**Task description**
Copy all lines in the data that contain the string "center".

**Records shown**
+++++

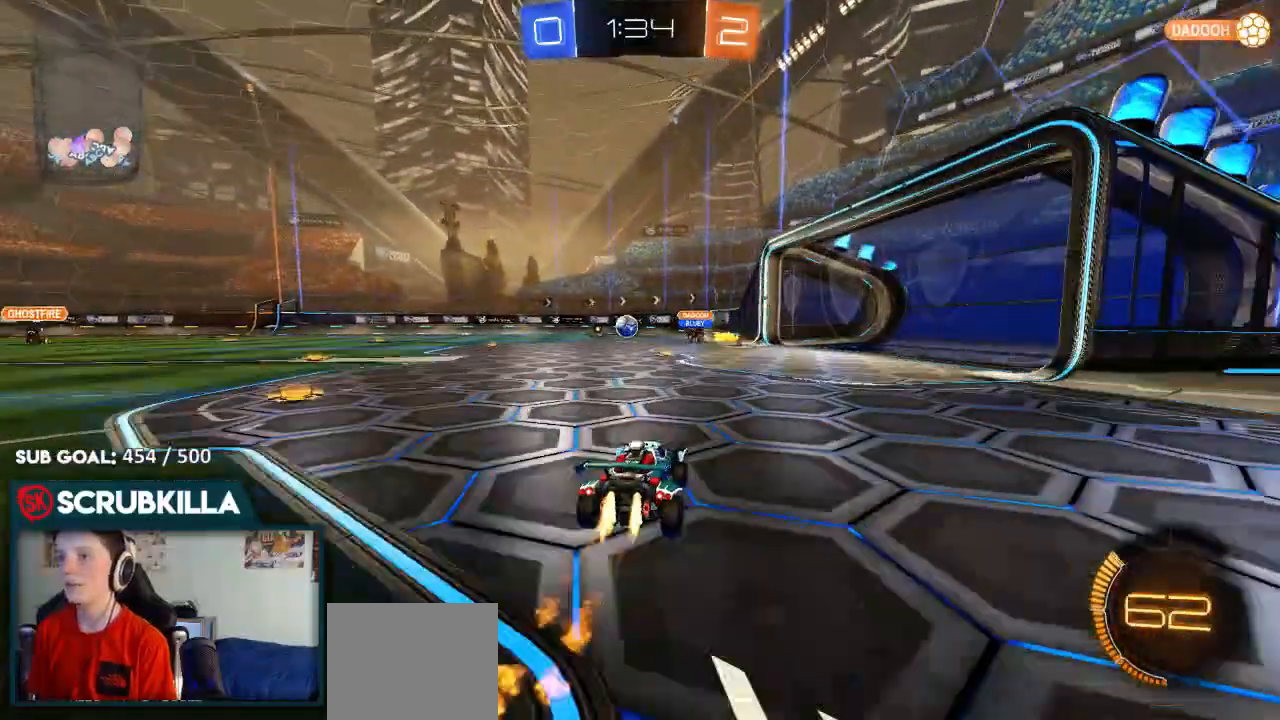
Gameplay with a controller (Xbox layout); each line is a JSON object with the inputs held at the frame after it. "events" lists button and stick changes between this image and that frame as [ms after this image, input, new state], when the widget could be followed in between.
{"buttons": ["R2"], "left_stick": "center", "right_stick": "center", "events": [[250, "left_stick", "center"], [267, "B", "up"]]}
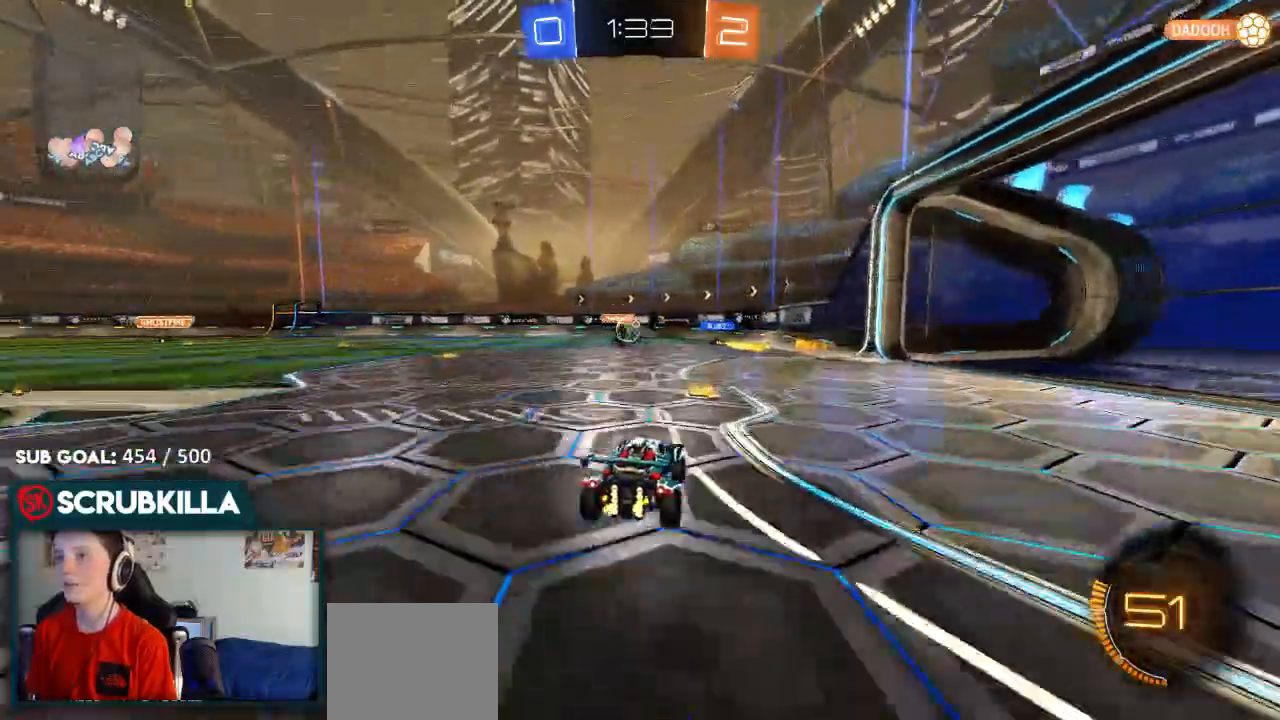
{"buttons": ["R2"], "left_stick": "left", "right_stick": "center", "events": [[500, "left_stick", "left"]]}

+++++

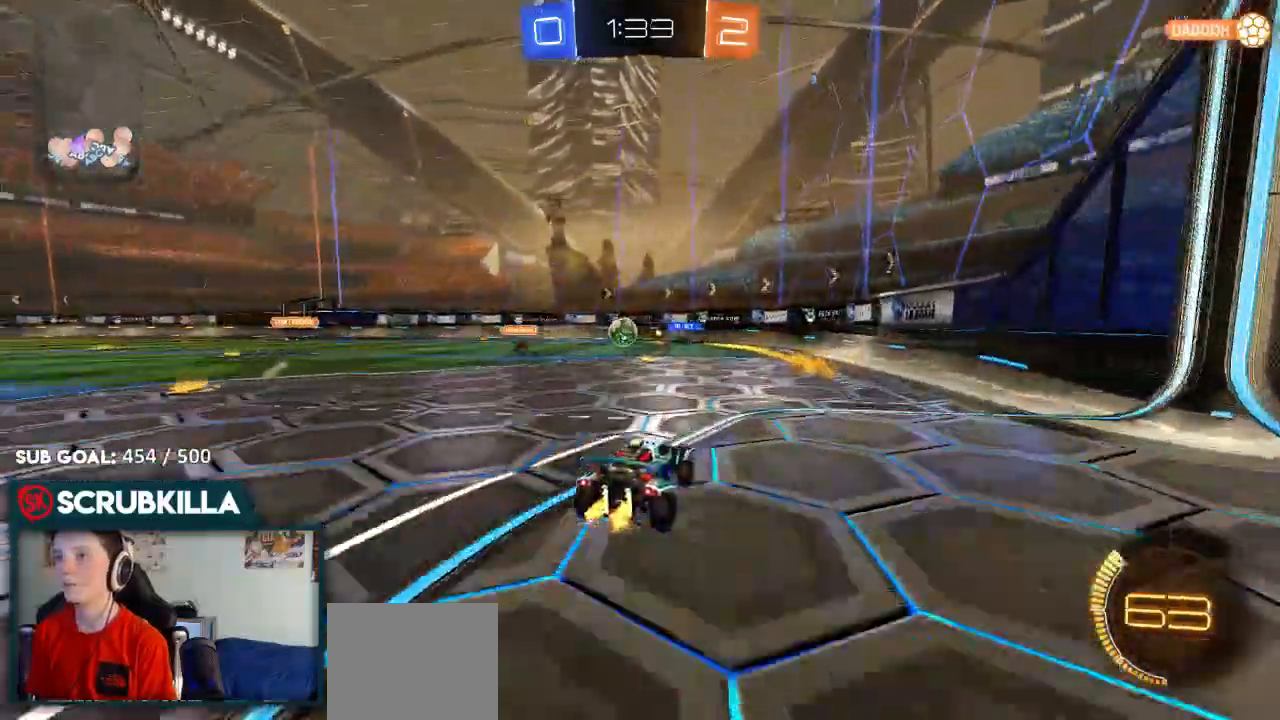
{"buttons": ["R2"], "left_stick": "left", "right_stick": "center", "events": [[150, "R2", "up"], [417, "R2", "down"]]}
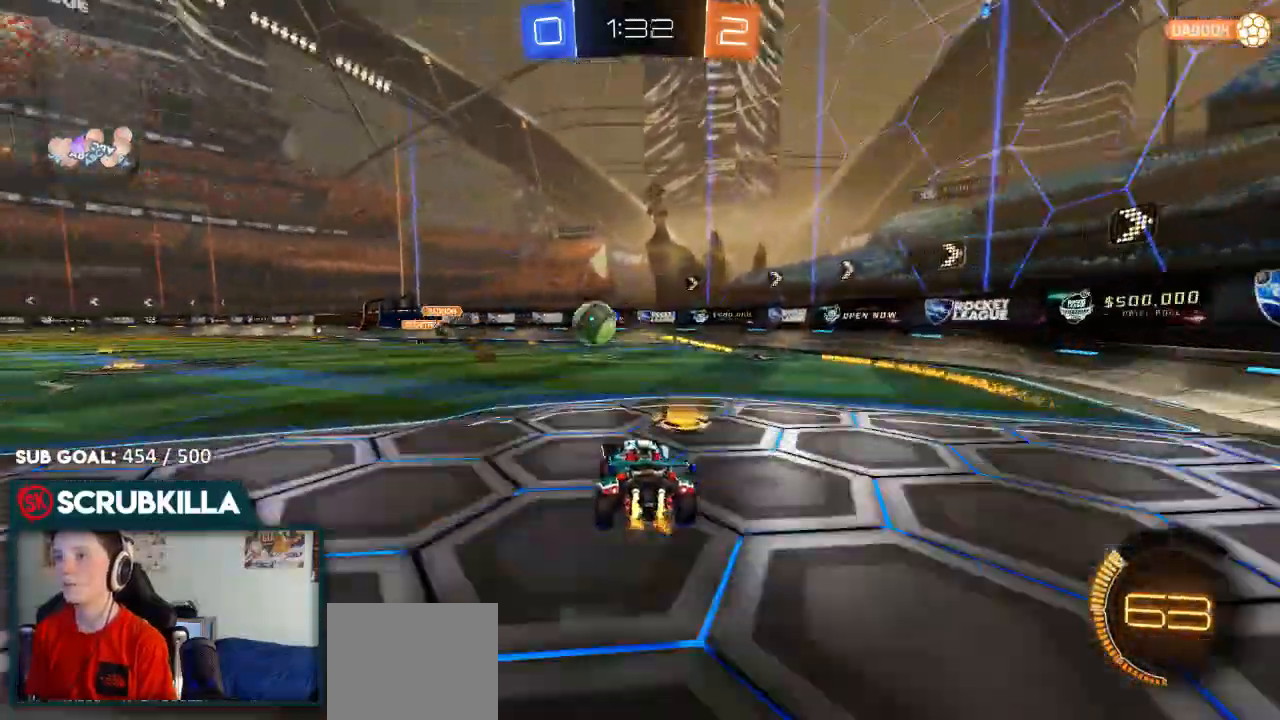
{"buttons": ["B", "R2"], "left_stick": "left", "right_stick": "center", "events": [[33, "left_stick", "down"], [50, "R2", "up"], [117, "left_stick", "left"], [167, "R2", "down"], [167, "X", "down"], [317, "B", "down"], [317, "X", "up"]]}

+++++

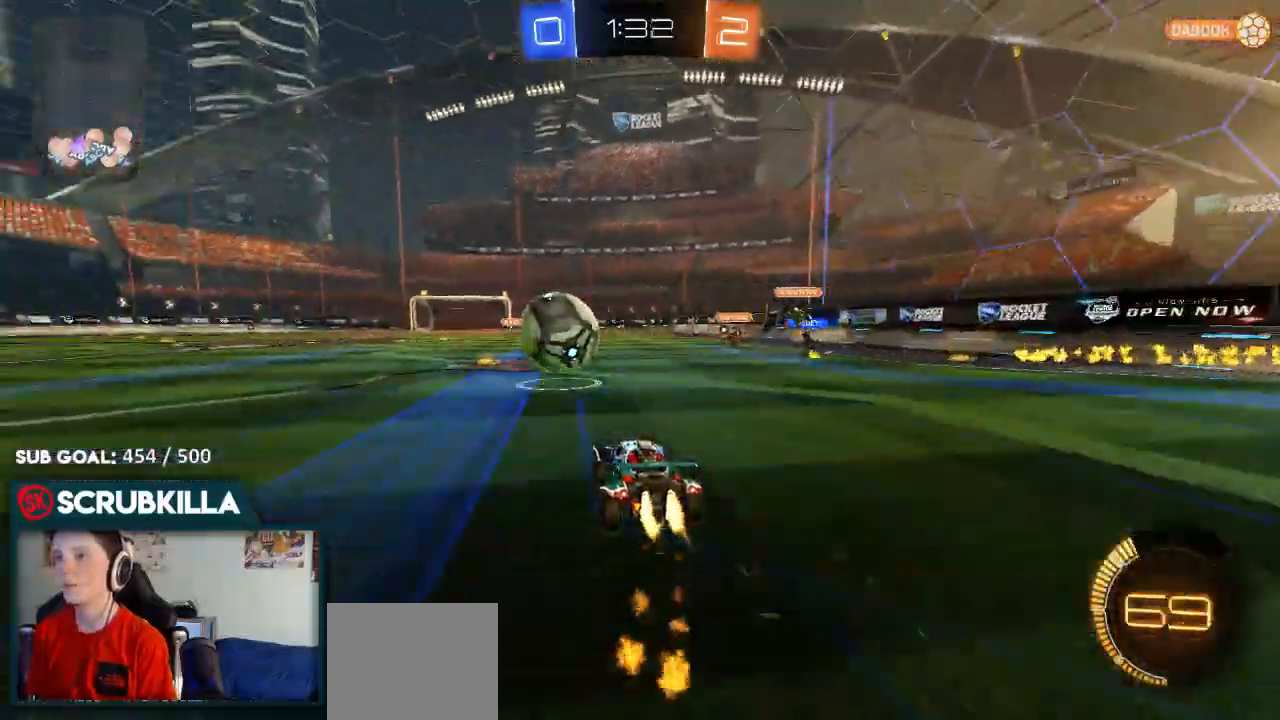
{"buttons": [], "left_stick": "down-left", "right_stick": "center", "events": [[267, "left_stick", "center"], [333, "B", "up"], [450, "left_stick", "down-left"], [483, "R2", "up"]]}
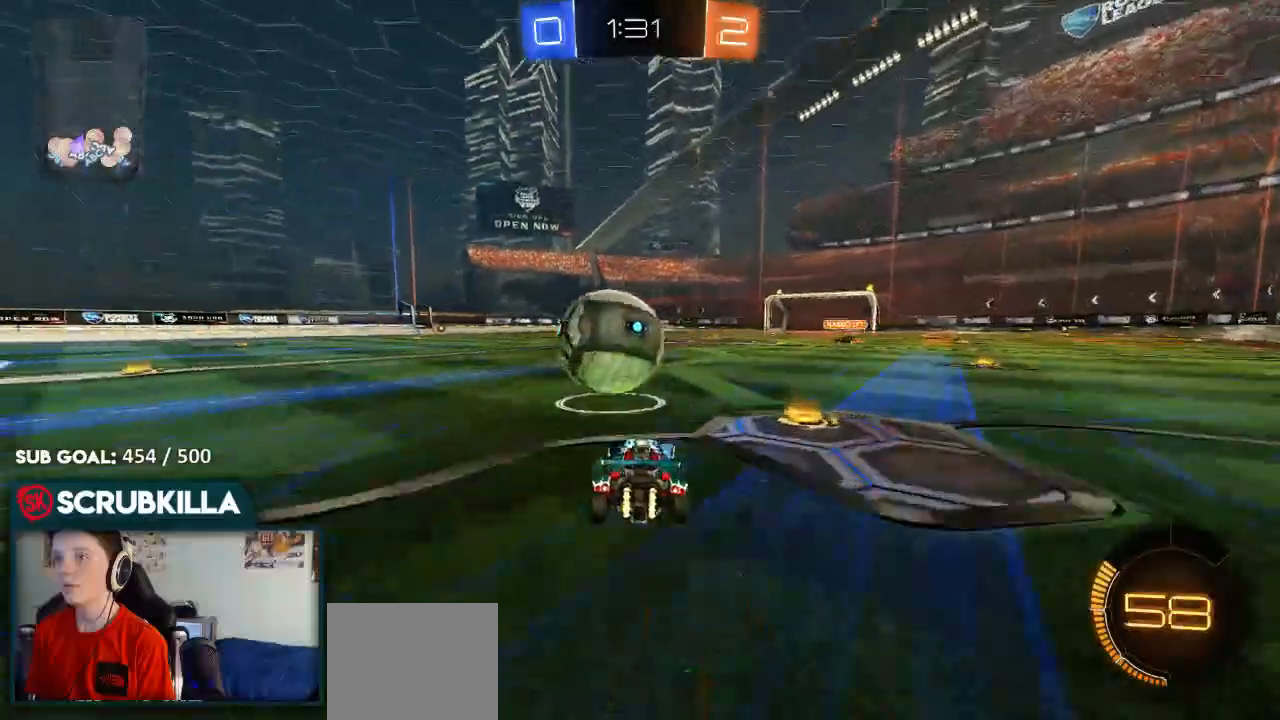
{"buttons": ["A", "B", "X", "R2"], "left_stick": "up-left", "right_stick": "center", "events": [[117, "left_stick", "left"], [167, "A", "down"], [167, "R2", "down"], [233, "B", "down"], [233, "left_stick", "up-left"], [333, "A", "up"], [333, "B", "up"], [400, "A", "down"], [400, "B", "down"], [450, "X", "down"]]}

+++++

**Response box**
{"buttons": ["R2"], "left_stick": "center", "right_stick": "center", "events": [[250, "left_stick", "center"], [267, "B", "up"]]}
{"buttons": ["R2"], "left_stick": "left", "right_stick": "center", "events": [[500, "left_stick", "left"]]}
{"buttons": ["R2"], "left_stick": "left", "right_stick": "center", "events": [[150, "R2", "up"], [417, "R2", "down"]]}
{"buttons": ["B", "R2"], "left_stick": "left", "right_stick": "center", "events": [[33, "left_stick", "down"], [50, "R2", "up"], [117, "left_stick", "left"], [167, "R2", "down"], [167, "X", "down"], [317, "B", "down"], [317, "X", "up"]]}
{"buttons": [], "left_stick": "down-left", "right_stick": "center", "events": [[267, "left_stick", "center"], [333, "B", "up"], [450, "left_stick", "down-left"], [483, "R2", "up"]]}
{"buttons": ["A", "B", "X", "R2"], "left_stick": "up-left", "right_stick": "center", "events": [[117, "left_stick", "left"], [167, "A", "down"], [167, "R2", "down"], [233, "B", "down"], [233, "left_stick", "up-left"], [333, "A", "up"], [333, "B", "up"], [400, "A", "down"], [400, "B", "down"], [450, "X", "down"]]}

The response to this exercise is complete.